Hoe het ook zat, wij hadden ineens genoeg van de Tweede Wereldoorlog, onze Bevrijders, alle priesters en dominees, Brylcreem, The Ramblers, streekromans, de Heilige Bisschop Bekkers, Sweet Sixteen, de familie Doorsnee, de Katholieke Illustratie, en we staken over naar Provo, Hadimassa, The Stones, Hendrix, The Beatles, Dylan, het inspraakgedoe, de happening, Vietnam, de minirok, de Pil, allerlei andere pillen, Marcuse, Oosterse mystiek, lang haar, vieze voeten en vooral ook veel vrolijke minachting voor maatschappelijk succes.

Naar fenomeen

Maar of het nou door die transistorradiootjes kwam of ons zakgeld, één ding is duidelijk: dit nieuwe elan kwam niet uit godsdienstige kring. Het enige wat we uit die hoek naar ons hoofd kregen was afkeuring, verguizing, uitsluiting, minachting, veroordeling en als bonus eeuwige vervloeking. Godsdienstigheid kent twee assen, de verticale en de horizontale. De verticale as, de relatie tot God, is hier niet aan de orde.

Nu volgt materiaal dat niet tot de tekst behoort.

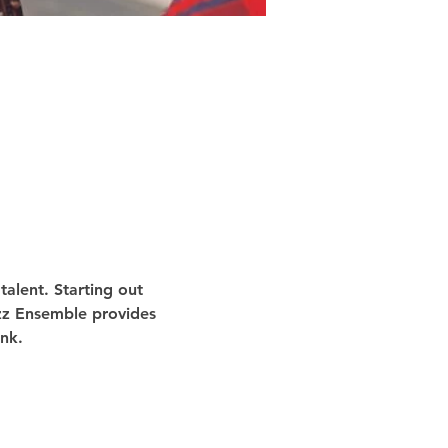
alent. Starting out 
azz Ensemble provides 
nk.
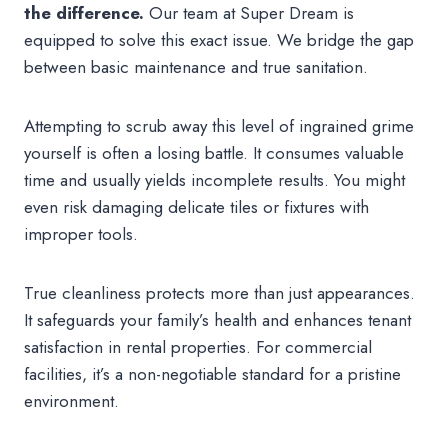
the difference.
Our team at Super Dream is
equipped to solve this exact issue. We bridge the gap
between basic maintenance and true sanitation.
Attempting to scrub away this level of ingrained grime
yourself is often a losing battle. It consumes valuable
time and usually yields incomplete results. You might
even risk damaging delicate tiles or fixtures with
improper tools.
True cleanliness protects more than just appearances.
It safeguards your family’s health and enhances tenant
satisfaction in rental properties. For commercial
facilities, it’s a non-negotiable standard for a pristine
environment.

Dit gaat over de horizontale as, de relatie tot je medemens, en op dit punt is religiositeit eeuw in, eeuw uit, een naar fenomeen geweest omdat het naast gezelligheid samen in het kerkgebouw, steevast tot uitermate ongezellige maar druk bevorderde onmin leidde ten opzichte van andersdenkenden.

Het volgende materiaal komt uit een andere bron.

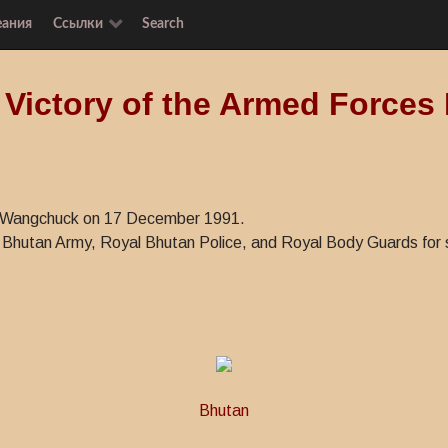
еания
Ссылки
Search
 Victory of the Armed Forces
ye Wangchuck on 17 December 1991.
Bhutan Army, Royal Bhutan Police, and Royal Body Guards for se
Bhutan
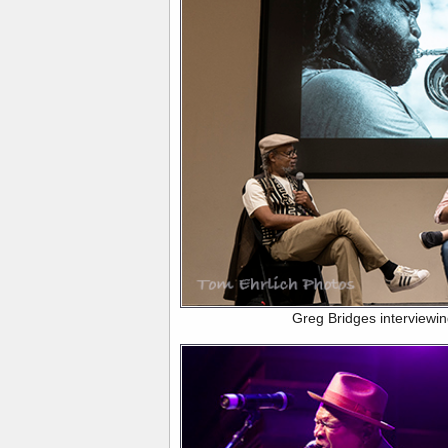
Greg Bridges interviewi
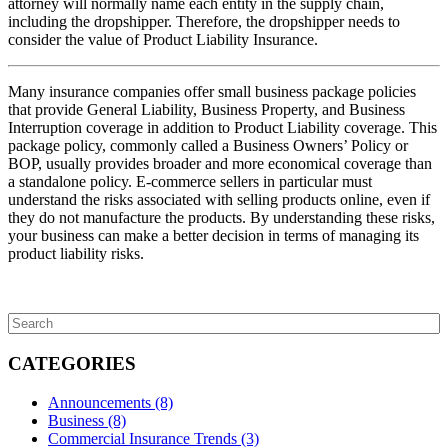
attorney will normally name each entity in the supply chain,
including the dropshipper. Therefore, the dropshipper needs to
consider the value of Product Liability Insurance.
Many insurance companies offer small business package policies
that provide General Liability, Business Property, and Business
Interruption coverage in addition to Product Liability coverage. This
package policy, commonly called a Business Owners’ Policy or
BOP, usually provides broader and more economical coverage than
a standalone policy. E-commerce sellers in particular must
understand the risks associated with selling products online, even if
they do not manufacture the products. By understanding these risks,
your business can make a better decision in terms of managing its
product liability risks.
CATEGORIES
Announcements
(8)
Business
(8)
Commercial Insurance Trends
(3)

Dat is allemaal voorbij, behalve dan in een paar uithoeken, en nu komt mijn wrevel in zicht over een dominee die meent te mogen stellen dat homo’s welkom zijn in Gods Huis. Hoe durf je? denk ik dan. Want dat welkom heb je bij ‘ons’ weggehaald. Binnen je eigen club kwam niemand op het idee om fatsoenlijk om te gaan met homoseksualiteit. Wat er ontstaan is op het punt van emancipatie voor vrouw of homo is ontstaan ondanks alle tegenwerking uit godsdienstige hoek. Denk aan het kerkelijke gechicaneer rond de pil.

Priesters en dominees zijn later in groten getale op die trein gesprongen en doen nu net alsof ze hem zelf op de rails hebben gezet. Maar een blik op de recente geschiedenis toont iets heel anders. Ze hadden gewoon de pest aan ‘de moderniteit’ en deden er alles aan om het tegen te houden.

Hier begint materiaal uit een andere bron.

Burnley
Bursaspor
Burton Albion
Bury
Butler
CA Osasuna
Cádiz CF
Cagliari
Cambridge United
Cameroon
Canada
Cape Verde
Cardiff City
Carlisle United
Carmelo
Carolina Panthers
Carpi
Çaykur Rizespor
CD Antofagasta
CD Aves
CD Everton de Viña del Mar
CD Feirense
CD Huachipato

Ik herinner me de dood van John Lennon in 1980. Tot mijn walging werd hij als een Groot Mens bejubeld in kringen die in 1965 over zijn muziek alleen maar konden schreeuwen: ‘Kan die herrie af?’ Nu het je niks meer kost, niet aan deze, en niet aan gene zijde van het graf, is er ineens ruimte voor homo’s in Gods Huis. Ik kan het niet laten te denken: had dat nou in 1963 gezegd, dat was wel ‘een statement’ geweest. Maar nu is het drabbig afwaswater.